Para entonces yo ya había conseguido el privilegio de convertirme en tutor de
media docena de chicos, educados por mí sin la supervisión de nuestro Gran Hermano. La base de sus investigaciones
partía del hecho, biológicamente demostrado, de que el método de enseñanza más
eficaz, aquél que pretendía hallar Yagüe para convertir a seres genéticamente
normales en individuos superdotados, era el que proporcionaba una mayor
conexión entre las células nerviosas, así como una más rica mielinización.
Hasta la fecha de inicio del proyecto del hogar,
esta clase de investigaciones —el efecto neurológico que producen determinados
tipos de instrucción con respecto a otros—, por razones obvias sólo se había
experimentado con animales de laboratorio, pues para su adecuada comprobación
era necesario diseccionar el encéfalo de los individuos sujetos de estudio y
por consiguiente provocar su muerte.
La
frialdad con la que afronté el conocimiento pleno del horror que allí se vivía,
el especial cuidado con el que revelé la situación a mis seis muchachos de
confianza una vez que los consideré preparados, la meticulosidad del plan que
diseñamos para sacarlo todo a la luz y que Yagüe no consiguiera escapar al verse
descubierto; nada de ello, consiguió evitar el derramamiento de sangre durante
la rebelión.
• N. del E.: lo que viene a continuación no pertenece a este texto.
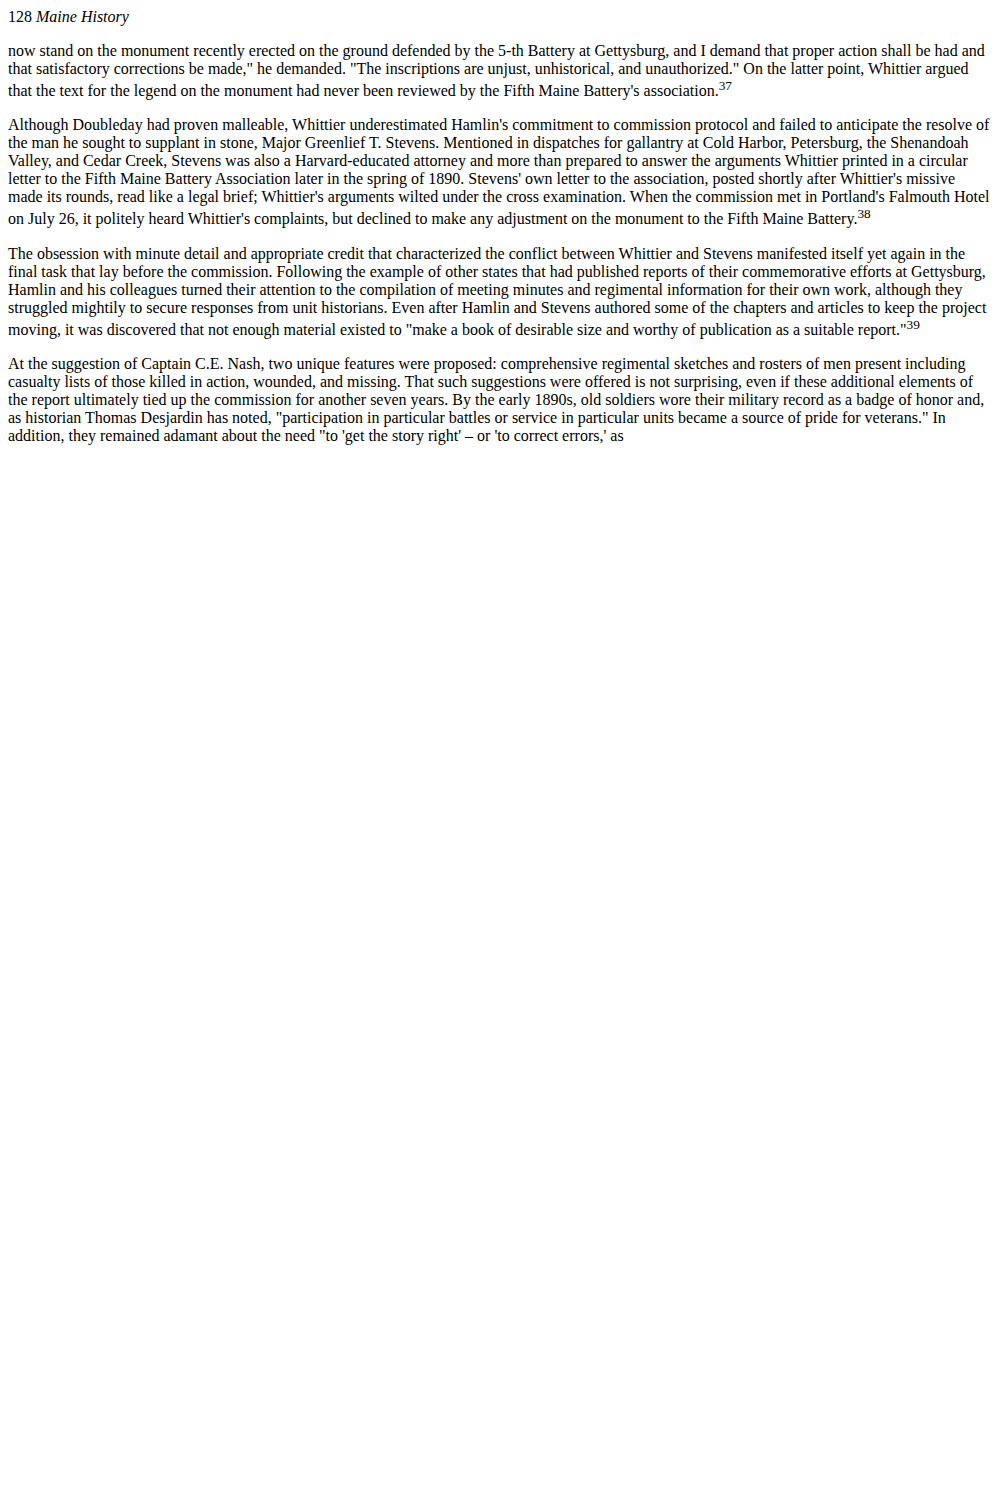128 Maine History
now stand on the monument recently erected on the ground defended by the 5-th Battery at Gettysburg, and I demand that proper action shall be had and that satisfactory corrections be made," he demanded. "The inscriptions are unjust, unhistorical, and unauthorized." On the latter point, Whittier argued that the text for the legend on the monument had never been reviewed by the Fifth Maine Battery's association.37
Although Doubleday had proven malleable, Whittier underestimated Hamlin's commitment to commission protocol and failed to anticipate the resolve of the man he sought to supplant in stone, Major Greenlief T. Stevens. Mentioned in dispatches for gallantry at Cold Harbor, Petersburg, the Shenandoah Valley, and Cedar Creek, Stevens was also a Harvard-educated attorney and more than prepared to answer the arguments Whittier printed in a circular letter to the Fifth Maine Battery Association later in the spring of 1890. Stevens' own letter to the association, posted shortly after Whittier's missive made its rounds, read like a legal brief; Whittier's arguments wilted under the cross examination. When the commission met in Portland's Falmouth Hotel on July 26, it politely heard Whittier's complaints, but declined to make any adjustment on the monument to the Fifth Maine Battery.38
The obsession with minute detail and appropriate credit that characterized the conflict between Whittier and Stevens manifested itself yet again in the final task that lay before the commission. Following the example of other states that had published reports of their commemorative efforts at Gettysburg, Hamlin and his colleagues turned their attention to the compilation of meeting minutes and regimental information for their own work, although they struggled mightily to secure responses from unit historians. Even after Hamlin and Stevens authored some of the chapters and articles to keep the project moving, it was discovered that not enough material existed to "make a book of desirable size and worthy of publication as a suitable report."39
At the suggestion of Captain C.E. Nash, two unique features were proposed: comprehensive regimental sketches and rosters of men present including casualty lists of those killed in action, wounded, and missing. That such suggestions were offered is not surprising, even if these additional elements of the report ultimately tied up the commission for another seven years. By the early 1890s, old soldiers wore their military record as a badge of honor and, as historian Thomas Desjardin has noted, "participation in particular battles or service in particular units became a source of pride for veterans." In addition, they remained adamant about the need "to 'get the story right' – or 'to correct errors,' as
No entraré en detalles en este momento, pero he de reconocer que
el control de los acontecimientos se nos escapó de las manos. El pensamiento de
que quizás hubieran existido otras alternativas de actuación que posibilitaran
un final incruento, me ha perseguido durante todo este tiempo provocándome
numerosas noches de insomnio. Y no sólo lo lamento por las vidas que se
perdieron —todas inocentes; hasta la del más fanático adepto a Yagüe por
manipulado desde niño—, sino porque la tortura, trepanación y muerte del Padre —como gustaba ser llamado nuestro
guía en sus últimos días— impidió que fuera juzgado, humillado y sentenciado
por un tribunal internacional para servir como público ejemplo de lo que puede
esperar todo aquel que se aventure, en el difícil futuro que se nos avecina, a
jugar a ser Dios entre los hombres.
Mis
compañeros de Amnistía Mundial me animan para que relate extensamente, en un
libro que sería adecuadamente editado y publicitado, todos los avatares que
conformaron mi vida durante aquellos años. Quizás lo haga, casi seguro que
dentro de un tiempo podrán adquirir mi autobiografía a través del catálogo de
nuestra organización y en librerías especializadas, pero mientras tanto
necesitaba redondear mi particular ajuste de cuentas narrando de forma completa
y concisa los sucesos que he descrito en las líneas que acaban de leer. Así que
ahora, habiendo dejado plasmado lo que viví y esperando poderlo desarrollar con
toda la calma y el rigor de los que sea capaz, supongo que todos podremos
marchar a dormir un poco más en paz.